### Selected text
※

# Philippe le Chancelier (1160-1235)



## deprofundis (Apr 25, 2014)

Philippe le Chancelier was a french poet and classical composer of school of Notre-Dame France.
He is in the same league has Pérotin and Léonin ,, made of the same ink.

My guest is the following someone that enjoy Pérotin and Léonin will probably enjoy Le chancelier,
i read he left us 80 musical work according to wikipedia.

My verdict his, he may not be has interresting has Pérotin or Léonin bust he is still a distinguished menber of the ars antiqua period, sometime he sound similar to these two but have is flavor, i would says all does his music pretty it's rather simplistic, simplistic dosen't mean it's bad.

My father said it sounded like gregorian i said to him i beg to differ, i heard ''real full blown gregorian''
and it dosen't sound like le chancelier.So i guess you can try this composer out he is a good lisen, i was not riveted on my chair when i would lisen to him but i only heard him like twice.

※

### Questions to answer
- A) List every composer the forum post about Philippe le Chancelier mentions by name.
- B) Write the next few sentences of the forum post about Philippe le Chancelier, picking up after its final sentence.

※

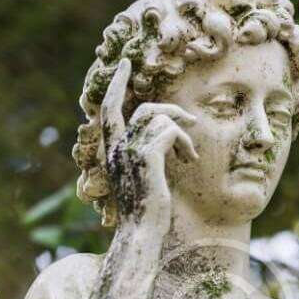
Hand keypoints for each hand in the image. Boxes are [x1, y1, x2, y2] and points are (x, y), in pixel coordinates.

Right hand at [102, 57, 198, 232]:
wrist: (142, 232)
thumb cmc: (146, 212)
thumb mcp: (143, 177)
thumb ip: (145, 153)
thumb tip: (165, 135)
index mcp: (112, 152)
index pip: (109, 109)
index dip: (117, 85)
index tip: (126, 65)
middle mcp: (116, 148)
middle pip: (144, 109)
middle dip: (170, 110)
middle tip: (190, 121)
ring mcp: (130, 151)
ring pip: (160, 118)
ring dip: (182, 133)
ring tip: (189, 154)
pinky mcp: (147, 156)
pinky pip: (170, 131)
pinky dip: (185, 143)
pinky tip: (190, 161)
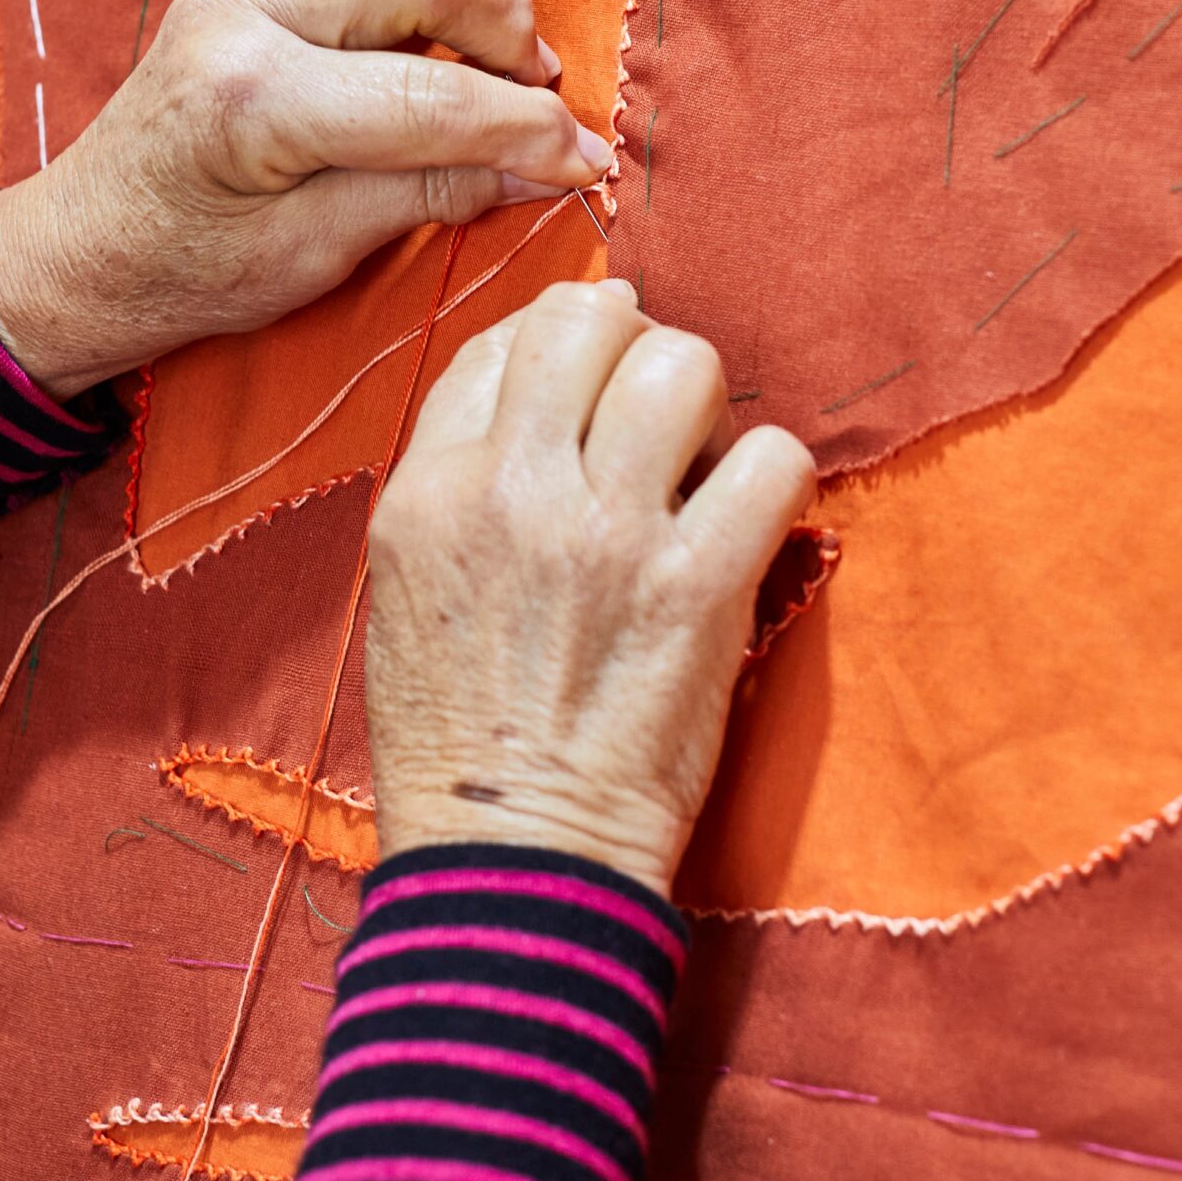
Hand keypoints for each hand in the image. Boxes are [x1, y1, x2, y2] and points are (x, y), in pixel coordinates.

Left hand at [0, 0, 609, 399]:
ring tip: (496, 37)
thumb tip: (552, 165)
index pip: (435, 99)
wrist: (86, 248)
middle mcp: (243, 11)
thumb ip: (436, 193)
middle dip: (509, 35)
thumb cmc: (189, 271)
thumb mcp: (319, 255)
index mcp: (254, 101)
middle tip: (537, 98)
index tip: (585, 159)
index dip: (531, 131)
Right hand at [365, 281, 815, 896]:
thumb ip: (459, 487)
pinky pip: (771, 460)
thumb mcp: (406, 590)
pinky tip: (753, 518)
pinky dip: (775, 478)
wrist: (511, 859)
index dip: (563, 341)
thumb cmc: (458, 739)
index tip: (594, 376)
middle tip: (657, 406)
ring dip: (707, 402)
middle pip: (588, 320)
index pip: (503, 341)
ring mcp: (608, 534)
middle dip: (635, 344)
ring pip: (681, 365)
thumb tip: (539, 401)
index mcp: (428, 492)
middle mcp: (512, 491)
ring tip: (703, 459)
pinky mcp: (697, 587)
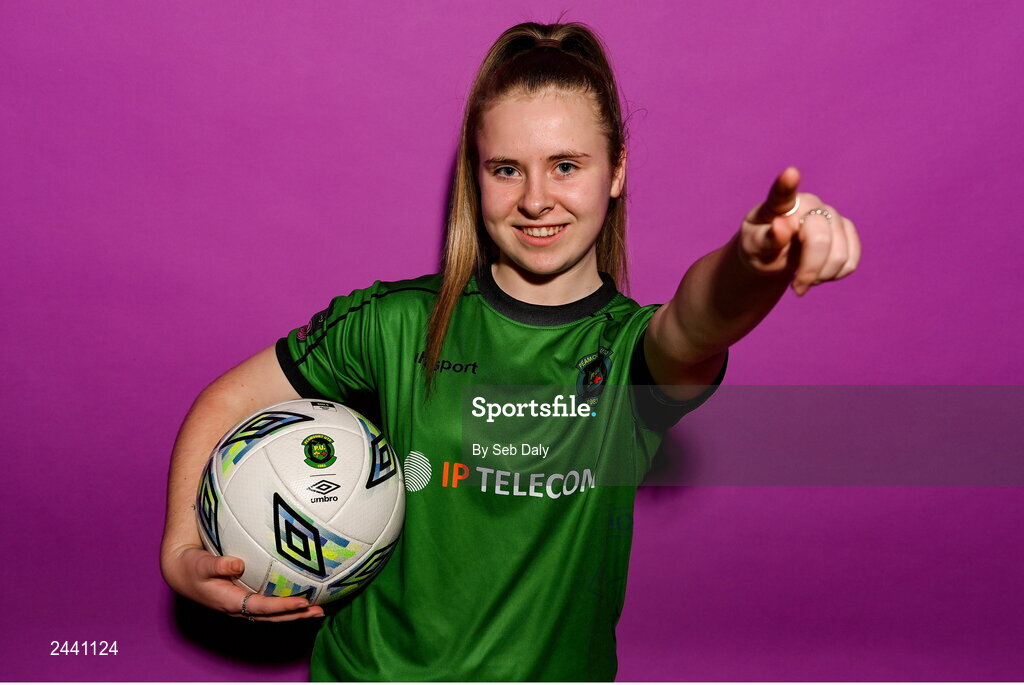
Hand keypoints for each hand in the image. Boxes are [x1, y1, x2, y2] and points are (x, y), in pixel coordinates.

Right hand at [162, 545, 324, 621]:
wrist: (182, 572)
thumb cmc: (192, 567)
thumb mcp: (201, 564)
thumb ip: (218, 565)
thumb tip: (237, 564)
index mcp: (231, 602)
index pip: (262, 607)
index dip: (283, 607)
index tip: (302, 602)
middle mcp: (240, 607)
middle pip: (273, 616)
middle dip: (296, 615)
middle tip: (319, 611)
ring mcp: (243, 604)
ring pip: (273, 613)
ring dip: (295, 613)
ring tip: (318, 609)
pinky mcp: (245, 598)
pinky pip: (269, 605)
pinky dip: (286, 604)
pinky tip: (301, 597)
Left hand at [737, 166, 860, 295]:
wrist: (773, 255)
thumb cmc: (759, 249)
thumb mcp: (753, 248)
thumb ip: (765, 239)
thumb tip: (781, 227)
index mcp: (777, 206)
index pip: (781, 194)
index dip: (787, 184)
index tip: (790, 174)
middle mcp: (808, 204)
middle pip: (820, 237)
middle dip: (810, 269)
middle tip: (797, 289)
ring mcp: (830, 214)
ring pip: (841, 252)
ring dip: (823, 275)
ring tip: (804, 279)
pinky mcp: (846, 229)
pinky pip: (852, 259)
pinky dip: (836, 275)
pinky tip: (820, 274)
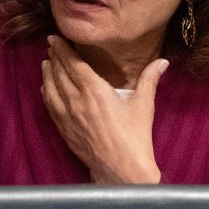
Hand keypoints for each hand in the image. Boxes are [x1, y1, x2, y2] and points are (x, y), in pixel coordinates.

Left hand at [40, 35, 167, 183]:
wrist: (122, 170)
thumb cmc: (135, 138)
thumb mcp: (143, 106)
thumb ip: (149, 80)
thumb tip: (162, 62)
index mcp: (96, 91)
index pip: (74, 64)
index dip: (62, 49)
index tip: (54, 38)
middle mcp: (77, 102)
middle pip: (60, 73)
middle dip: (54, 57)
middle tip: (50, 45)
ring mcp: (68, 117)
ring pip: (52, 89)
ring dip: (48, 73)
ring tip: (46, 63)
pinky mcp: (65, 131)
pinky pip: (50, 107)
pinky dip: (47, 93)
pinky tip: (46, 88)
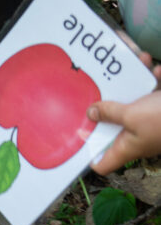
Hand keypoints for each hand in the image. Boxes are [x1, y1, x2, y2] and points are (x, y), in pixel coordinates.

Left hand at [88, 58, 160, 173]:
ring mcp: (150, 121)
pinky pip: (154, 90)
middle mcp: (136, 135)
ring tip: (137, 61)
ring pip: (134, 101)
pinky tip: (158, 69)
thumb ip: (111, 113)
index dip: (87, 157)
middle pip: (113, 124)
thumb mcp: (133, 116)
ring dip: (134, 81)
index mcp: (126, 146)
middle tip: (93, 88)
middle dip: (106, 104)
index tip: (72, 140)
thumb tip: (91, 113)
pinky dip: (156, 78)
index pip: (102, 163)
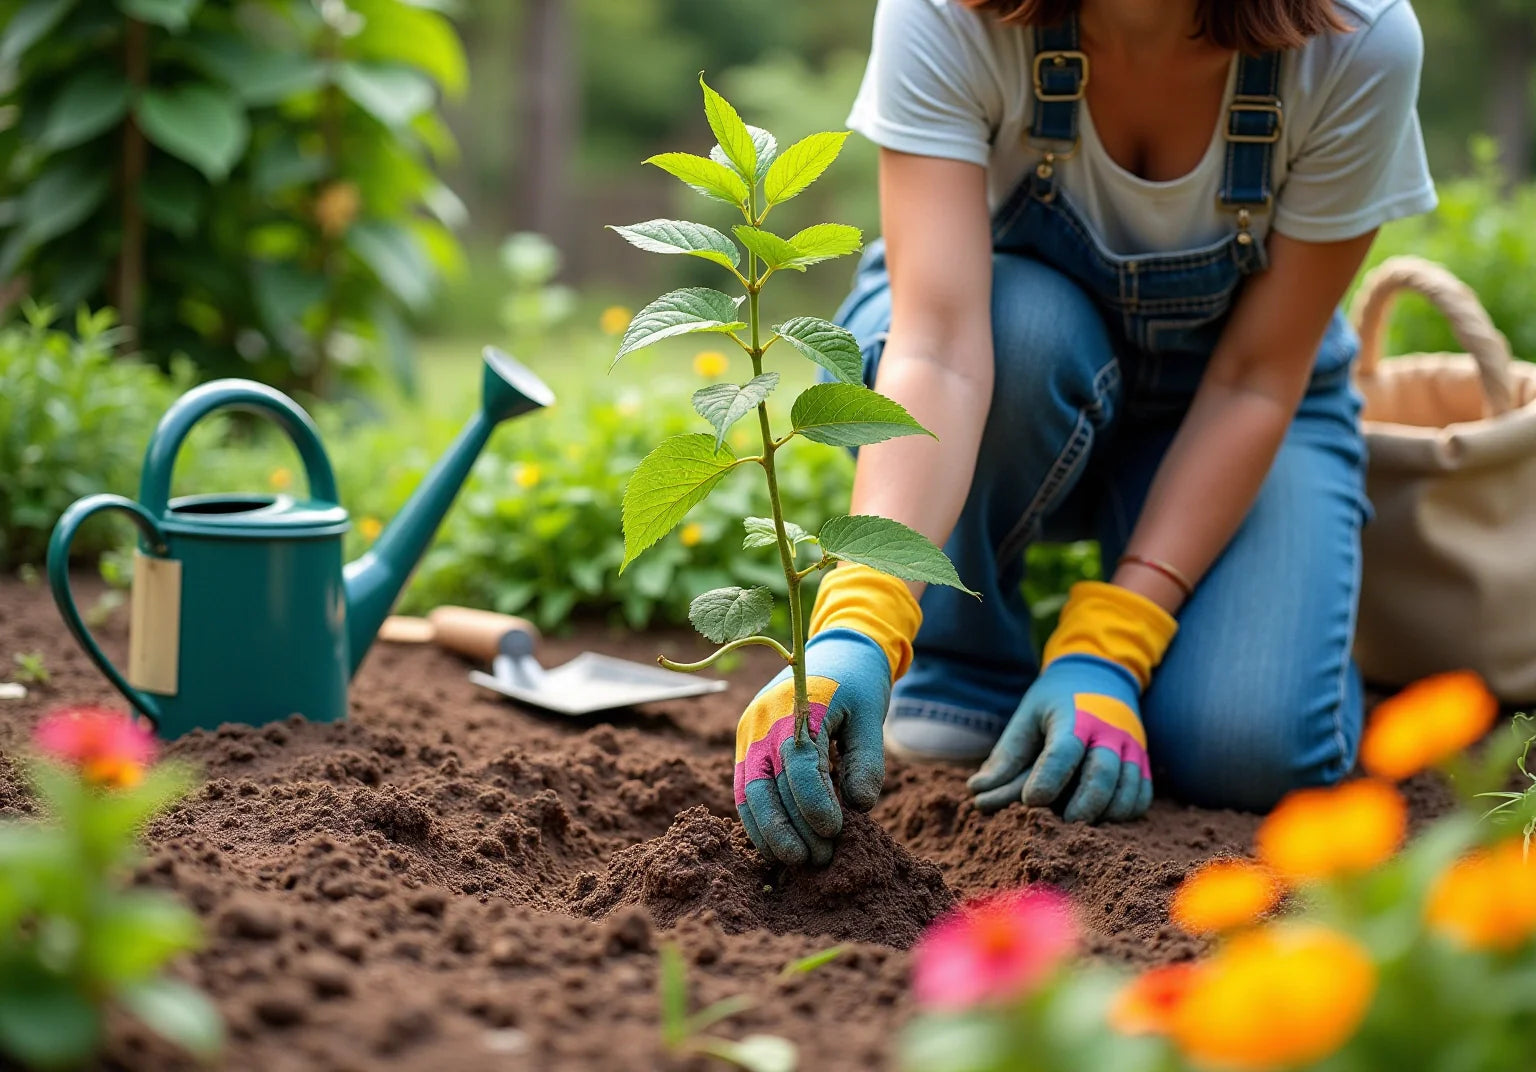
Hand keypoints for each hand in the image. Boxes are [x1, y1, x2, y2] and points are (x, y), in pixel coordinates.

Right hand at [733, 563, 921, 866]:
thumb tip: (860, 807)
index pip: (799, 763)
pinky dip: (759, 819)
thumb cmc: (858, 682)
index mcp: (797, 705)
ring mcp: (749, 732)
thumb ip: (866, 759)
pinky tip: (778, 846)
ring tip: (798, 861)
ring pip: (748, 792)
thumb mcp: (872, 714)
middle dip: (789, 829)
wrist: (835, 649)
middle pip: (765, 785)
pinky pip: (746, 788)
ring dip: (770, 832)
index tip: (835, 832)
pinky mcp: (747, 744)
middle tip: (818, 861)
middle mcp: (763, 719)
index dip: (814, 803)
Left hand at [967, 654, 1151, 822]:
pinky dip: (1126, 812)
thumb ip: (1007, 754)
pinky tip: (1103, 818)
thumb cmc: (1056, 699)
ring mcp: (1131, 746)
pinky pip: (1142, 794)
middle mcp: (1109, 731)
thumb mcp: (1028, 715)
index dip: (1048, 778)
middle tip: (1063, 824)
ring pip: (1128, 788)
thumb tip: (976, 792)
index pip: (1064, 750)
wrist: (1101, 673)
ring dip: (1107, 813)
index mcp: (1075, 716)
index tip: (1030, 801)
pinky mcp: (1142, 759)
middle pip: (1103, 773)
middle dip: (1084, 804)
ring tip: (1080, 824)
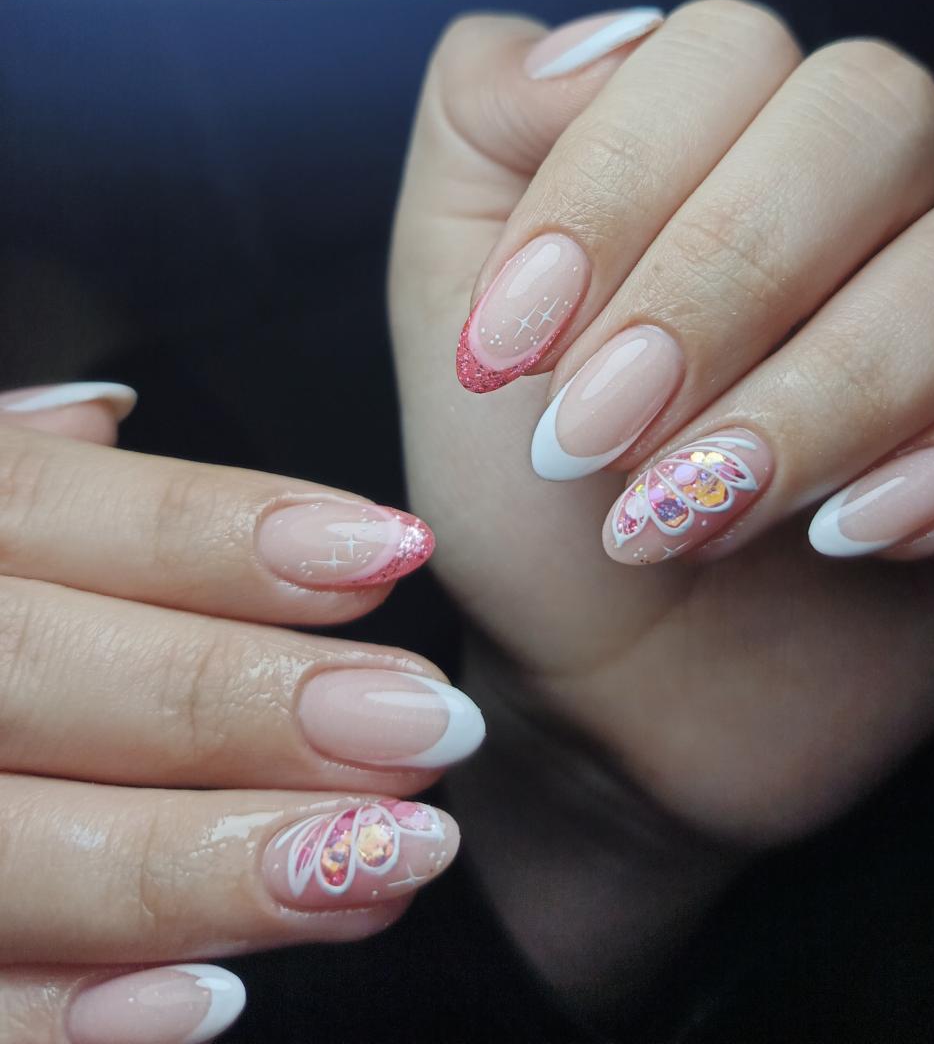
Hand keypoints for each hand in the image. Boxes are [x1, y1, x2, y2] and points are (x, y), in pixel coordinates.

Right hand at [0, 383, 481, 1041]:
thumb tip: (104, 414)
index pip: (54, 511)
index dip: (222, 533)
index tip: (390, 551)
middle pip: (37, 672)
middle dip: (246, 703)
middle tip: (427, 726)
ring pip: (1, 852)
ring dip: (204, 866)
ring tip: (388, 861)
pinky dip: (63, 1020)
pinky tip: (213, 1003)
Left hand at [390, 0, 933, 999]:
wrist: (601, 683)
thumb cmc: (524, 488)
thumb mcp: (451, 301)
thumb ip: (479, 125)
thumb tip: (592, 43)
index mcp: (721, 136)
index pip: (726, 50)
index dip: (618, 182)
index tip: (515, 342)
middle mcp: (862, 194)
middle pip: (874, 114)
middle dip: (722, 281)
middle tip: (602, 430)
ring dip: (826, 392)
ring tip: (697, 510)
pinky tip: (867, 534)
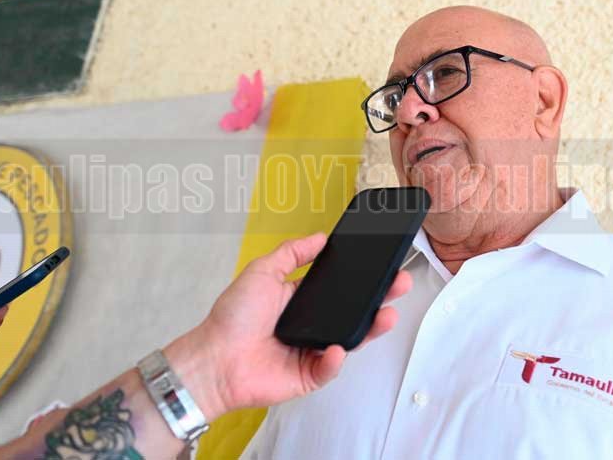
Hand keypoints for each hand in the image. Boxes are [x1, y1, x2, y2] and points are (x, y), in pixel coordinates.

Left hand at [165, 233, 411, 419]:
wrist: (214, 359)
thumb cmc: (232, 318)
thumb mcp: (262, 272)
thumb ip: (291, 253)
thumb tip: (319, 237)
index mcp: (303, 301)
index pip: (342, 288)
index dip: (364, 278)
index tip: (383, 264)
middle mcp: (313, 325)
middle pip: (355, 312)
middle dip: (380, 299)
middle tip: (399, 284)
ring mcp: (313, 351)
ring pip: (351, 339)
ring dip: (371, 329)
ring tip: (386, 315)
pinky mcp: (309, 376)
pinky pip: (330, 367)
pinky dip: (334, 360)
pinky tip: (335, 349)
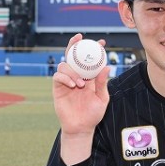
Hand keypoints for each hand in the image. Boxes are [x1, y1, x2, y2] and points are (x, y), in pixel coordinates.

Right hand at [53, 34, 110, 163]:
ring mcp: (66, 81)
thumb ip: (102, 83)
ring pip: (64, 65)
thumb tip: (107, 67)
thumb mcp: (102, 98)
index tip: (101, 42)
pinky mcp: (58, 88)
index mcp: (89, 77)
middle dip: (74, 44)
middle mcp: (77, 76)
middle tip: (80, 38)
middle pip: (72, 56)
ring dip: (72, 71)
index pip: (90, 60)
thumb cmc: (93, 114)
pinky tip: (73, 85)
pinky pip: (58, 77)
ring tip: (80, 83)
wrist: (81, 127)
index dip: (94, 49)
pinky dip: (65, 78)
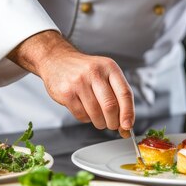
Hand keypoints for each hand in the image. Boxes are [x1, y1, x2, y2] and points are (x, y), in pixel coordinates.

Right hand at [8, 31, 134, 130]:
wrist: (57, 60)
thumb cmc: (86, 70)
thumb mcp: (106, 73)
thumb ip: (118, 95)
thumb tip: (126, 123)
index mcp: (110, 67)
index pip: (124, 93)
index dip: (128, 113)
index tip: (128, 125)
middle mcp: (95, 73)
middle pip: (110, 106)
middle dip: (114, 122)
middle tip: (113, 125)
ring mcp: (79, 82)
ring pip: (96, 113)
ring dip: (100, 122)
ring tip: (100, 120)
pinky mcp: (66, 93)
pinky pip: (81, 115)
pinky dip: (87, 119)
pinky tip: (86, 111)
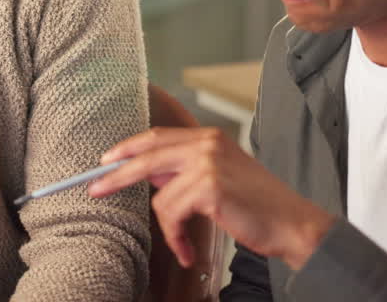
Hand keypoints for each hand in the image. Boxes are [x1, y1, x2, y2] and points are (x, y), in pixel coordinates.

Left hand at [87, 127, 333, 270]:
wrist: (292, 223)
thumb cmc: (259, 206)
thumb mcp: (221, 176)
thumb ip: (187, 170)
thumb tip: (151, 176)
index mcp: (209, 137)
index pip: (156, 137)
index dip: (126, 148)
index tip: (105, 161)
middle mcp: (207, 144)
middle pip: (146, 155)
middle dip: (116, 175)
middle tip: (95, 189)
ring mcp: (207, 163)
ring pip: (159, 195)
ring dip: (168, 228)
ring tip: (181, 244)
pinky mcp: (208, 187)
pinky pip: (172, 214)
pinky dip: (176, 237)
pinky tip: (188, 250)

※

### Results of the exercise
- A) Philippe le Chancelier, Pérotin, Léonin

- B)
Gregorian to my knowledge is more like Herman the cripple to an extend Hildegard von Bingen, but for a reason Bingen is not full blown gregorian , to amateur perhaps, my father dosen know ars antiqua that mutch or medieval or renaissance like i do, but i never claim to be omniscient.

Sorry for not putting mutch more on the actual composer of this post since very little is know from wikipedia per se unless there are page of fan im not aware of.

But if im fair enought he is has important has Adam de la Halle for his era, he should not be dismiss,
im not mad crazy about his work but i only had fews lisen like i said.What is your view on this gentelman please TC menber, he seem to be relatively obscur i only discover him recently and randomly.

:tiphat:

p.s i hope i wont upset a frenchman and perhaps i only heard one record of him so i can't tell i can be totally fair.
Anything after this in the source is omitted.